OTOH, that’s way behind qualitatively, not in terms of time-of-progress. So I don’t think it is at all an insurmountable lead, as much as it is a big utility gap.
Claude and Character AI are great at holding a conversation but they lack the ability to do anything specialized that really makes these LLM’s useful in my day to day life. I ask GPT-4 and ChatGPT questions I would ask in stackoverflow, I can’t do that with Claude or Character AI. Bard actually seems behind even conversationally to the rest
Thank you! Comparing this and the link the other commenter posted, what handles the actual search querying? Does instructor-xl include an LLM in addition to the embeddings?
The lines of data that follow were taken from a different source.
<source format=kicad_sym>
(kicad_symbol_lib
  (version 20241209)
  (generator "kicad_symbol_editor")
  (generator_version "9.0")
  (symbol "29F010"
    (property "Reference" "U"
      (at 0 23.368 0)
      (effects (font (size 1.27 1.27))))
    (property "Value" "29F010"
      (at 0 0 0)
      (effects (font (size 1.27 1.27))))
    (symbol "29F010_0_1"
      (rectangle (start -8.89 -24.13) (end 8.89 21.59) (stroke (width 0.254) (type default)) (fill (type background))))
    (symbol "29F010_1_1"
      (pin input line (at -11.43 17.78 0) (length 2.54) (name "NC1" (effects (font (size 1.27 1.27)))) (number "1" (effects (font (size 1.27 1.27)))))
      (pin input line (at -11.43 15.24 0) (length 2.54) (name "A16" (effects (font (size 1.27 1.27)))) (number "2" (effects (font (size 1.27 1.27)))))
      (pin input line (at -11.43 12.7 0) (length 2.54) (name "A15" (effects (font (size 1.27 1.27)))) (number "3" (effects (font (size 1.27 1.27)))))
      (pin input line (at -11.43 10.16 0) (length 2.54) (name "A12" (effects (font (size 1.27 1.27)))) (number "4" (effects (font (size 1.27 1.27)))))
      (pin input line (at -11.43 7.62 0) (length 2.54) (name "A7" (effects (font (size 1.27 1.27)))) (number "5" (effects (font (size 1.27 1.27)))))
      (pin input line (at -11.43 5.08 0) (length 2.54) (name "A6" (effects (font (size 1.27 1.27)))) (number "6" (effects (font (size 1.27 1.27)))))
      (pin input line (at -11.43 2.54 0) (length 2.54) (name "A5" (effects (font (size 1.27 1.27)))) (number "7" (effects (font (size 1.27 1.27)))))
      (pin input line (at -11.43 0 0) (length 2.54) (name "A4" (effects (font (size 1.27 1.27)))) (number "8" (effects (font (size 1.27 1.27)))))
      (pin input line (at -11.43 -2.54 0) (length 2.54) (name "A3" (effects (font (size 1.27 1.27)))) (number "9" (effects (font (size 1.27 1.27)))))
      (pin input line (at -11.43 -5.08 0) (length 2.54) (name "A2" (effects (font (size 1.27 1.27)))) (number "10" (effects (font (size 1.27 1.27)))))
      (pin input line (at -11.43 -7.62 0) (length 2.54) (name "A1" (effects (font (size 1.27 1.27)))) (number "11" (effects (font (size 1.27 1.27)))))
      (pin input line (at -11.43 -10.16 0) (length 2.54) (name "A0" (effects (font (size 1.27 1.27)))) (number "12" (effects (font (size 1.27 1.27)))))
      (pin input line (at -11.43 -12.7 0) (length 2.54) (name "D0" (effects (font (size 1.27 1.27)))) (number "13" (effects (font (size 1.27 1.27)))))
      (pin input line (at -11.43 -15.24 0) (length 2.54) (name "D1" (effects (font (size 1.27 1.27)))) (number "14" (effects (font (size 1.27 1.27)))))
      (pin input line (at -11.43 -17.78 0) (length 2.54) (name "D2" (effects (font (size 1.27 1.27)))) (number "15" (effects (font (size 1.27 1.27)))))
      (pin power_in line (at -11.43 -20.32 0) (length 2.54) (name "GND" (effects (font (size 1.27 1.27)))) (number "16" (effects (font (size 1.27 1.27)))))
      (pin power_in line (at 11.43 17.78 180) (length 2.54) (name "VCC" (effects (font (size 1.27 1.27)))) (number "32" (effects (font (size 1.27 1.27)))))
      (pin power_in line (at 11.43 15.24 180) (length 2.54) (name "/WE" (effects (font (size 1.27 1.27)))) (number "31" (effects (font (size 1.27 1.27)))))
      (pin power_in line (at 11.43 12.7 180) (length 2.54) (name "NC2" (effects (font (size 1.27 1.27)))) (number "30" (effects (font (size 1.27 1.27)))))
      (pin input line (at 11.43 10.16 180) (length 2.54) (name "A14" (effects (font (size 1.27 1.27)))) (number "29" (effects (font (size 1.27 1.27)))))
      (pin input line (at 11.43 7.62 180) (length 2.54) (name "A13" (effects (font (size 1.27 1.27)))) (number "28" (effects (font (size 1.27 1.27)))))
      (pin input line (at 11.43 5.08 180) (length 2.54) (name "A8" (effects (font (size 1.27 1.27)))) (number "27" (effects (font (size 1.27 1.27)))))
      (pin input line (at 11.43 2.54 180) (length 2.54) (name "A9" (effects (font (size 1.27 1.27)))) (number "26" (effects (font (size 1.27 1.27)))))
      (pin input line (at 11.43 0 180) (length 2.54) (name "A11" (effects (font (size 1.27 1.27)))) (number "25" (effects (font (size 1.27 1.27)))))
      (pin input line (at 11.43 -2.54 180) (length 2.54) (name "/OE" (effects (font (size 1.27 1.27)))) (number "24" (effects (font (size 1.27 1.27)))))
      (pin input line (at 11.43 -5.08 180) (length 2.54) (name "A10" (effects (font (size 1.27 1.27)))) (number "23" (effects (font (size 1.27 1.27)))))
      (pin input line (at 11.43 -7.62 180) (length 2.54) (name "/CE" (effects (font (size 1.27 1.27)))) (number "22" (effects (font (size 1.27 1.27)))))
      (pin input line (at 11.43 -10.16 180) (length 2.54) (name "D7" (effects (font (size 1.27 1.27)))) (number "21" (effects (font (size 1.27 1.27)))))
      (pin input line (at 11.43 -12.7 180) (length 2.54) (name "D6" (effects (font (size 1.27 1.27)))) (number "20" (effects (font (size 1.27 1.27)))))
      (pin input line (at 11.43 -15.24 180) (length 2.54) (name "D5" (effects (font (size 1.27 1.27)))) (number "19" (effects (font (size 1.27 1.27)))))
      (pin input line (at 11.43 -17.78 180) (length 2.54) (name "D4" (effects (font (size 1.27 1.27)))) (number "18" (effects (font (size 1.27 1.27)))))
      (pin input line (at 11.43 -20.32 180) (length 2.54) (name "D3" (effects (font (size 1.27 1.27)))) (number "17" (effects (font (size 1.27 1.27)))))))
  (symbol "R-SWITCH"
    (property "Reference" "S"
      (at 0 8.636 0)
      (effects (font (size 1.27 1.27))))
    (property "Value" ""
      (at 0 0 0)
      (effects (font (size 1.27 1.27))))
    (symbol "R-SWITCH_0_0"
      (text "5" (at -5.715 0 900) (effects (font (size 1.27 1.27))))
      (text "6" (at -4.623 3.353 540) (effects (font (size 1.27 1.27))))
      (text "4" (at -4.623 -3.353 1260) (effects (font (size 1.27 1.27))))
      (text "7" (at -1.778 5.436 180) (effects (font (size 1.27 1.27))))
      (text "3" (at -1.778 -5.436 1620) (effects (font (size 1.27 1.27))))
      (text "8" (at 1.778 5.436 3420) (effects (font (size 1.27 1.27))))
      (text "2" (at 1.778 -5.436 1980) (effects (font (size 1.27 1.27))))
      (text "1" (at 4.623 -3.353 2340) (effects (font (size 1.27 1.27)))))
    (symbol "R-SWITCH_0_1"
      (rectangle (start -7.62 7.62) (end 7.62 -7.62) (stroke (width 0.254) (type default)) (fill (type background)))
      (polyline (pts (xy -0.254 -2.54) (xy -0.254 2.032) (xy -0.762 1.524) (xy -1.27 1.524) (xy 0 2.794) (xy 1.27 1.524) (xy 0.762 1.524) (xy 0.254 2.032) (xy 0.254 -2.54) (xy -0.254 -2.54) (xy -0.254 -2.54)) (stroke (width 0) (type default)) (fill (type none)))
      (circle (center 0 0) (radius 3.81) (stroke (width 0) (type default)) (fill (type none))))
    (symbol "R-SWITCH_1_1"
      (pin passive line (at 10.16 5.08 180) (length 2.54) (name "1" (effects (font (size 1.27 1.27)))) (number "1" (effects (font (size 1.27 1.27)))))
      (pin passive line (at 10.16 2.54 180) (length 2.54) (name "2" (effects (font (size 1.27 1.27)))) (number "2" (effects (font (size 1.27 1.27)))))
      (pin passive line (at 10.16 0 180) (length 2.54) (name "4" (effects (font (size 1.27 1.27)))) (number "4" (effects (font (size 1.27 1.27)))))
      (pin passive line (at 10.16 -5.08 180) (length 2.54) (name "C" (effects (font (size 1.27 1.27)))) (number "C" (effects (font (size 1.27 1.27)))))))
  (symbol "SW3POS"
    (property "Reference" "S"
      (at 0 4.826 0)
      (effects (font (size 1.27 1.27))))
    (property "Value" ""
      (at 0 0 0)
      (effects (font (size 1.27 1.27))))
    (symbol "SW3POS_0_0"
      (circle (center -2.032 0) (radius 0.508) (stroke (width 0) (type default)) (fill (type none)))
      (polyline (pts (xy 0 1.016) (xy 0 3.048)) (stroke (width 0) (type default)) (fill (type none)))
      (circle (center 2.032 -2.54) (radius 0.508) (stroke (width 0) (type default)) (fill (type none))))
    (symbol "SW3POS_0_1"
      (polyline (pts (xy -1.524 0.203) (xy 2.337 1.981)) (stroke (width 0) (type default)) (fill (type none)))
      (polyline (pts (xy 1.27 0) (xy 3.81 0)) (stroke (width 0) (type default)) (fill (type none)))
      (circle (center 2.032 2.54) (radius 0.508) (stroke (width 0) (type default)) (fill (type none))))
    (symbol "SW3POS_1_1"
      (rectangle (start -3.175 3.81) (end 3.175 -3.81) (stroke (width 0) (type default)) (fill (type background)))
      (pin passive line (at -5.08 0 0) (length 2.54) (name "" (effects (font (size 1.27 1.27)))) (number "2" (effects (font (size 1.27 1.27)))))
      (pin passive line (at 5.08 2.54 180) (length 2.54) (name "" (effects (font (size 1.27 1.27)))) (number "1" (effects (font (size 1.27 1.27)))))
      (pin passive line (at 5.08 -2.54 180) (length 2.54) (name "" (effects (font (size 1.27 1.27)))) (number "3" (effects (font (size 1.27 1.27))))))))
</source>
The other commenter's repo uses Pinecone for the embeddings and OpenAI for the LLM.
My apologies if I am completely mangling the vocabulary here - I have an, at best, rudimentary understanding of this stuff that I am trying to hack my education on.
Edit: If you're at the SF meetup tomorrow, I'd happily buy you a beverage in return for this explanation :)
You first create embeddings. What is this? It's an n-dimensional vector space with your tweets 'embedded' in that space. Each word is an n-dimensional vector in this space. The vectorization is supposed to maintain 'semantic distance'. Basically, if two words are very close in meaning or related (by say frequently appearing next to each other in corpus) they should be 'close' in some of those n-dimensions as well. The result at the end is the '.bin' file, the 'semantic model' of your corpus.
For semantic search, you run the same embedding algorithm against the query and take the resultant vectors and do similarity search via matrix ops, resulting in a set of results, with probabilities. These point back to the original source, here the tweets, and you just print the tweet(s) that you select from that result set (here the top 10).
Experts can chime in here but there are knobs such as 'batch size' and the functions you use to index. (cosine was used here.)
So the various performance dimensions of the process should also be clear. There is a fixed cost of making the embeddings of your data. There is a per-op embedding of your query, and then running the similarity algorithm to find the result set.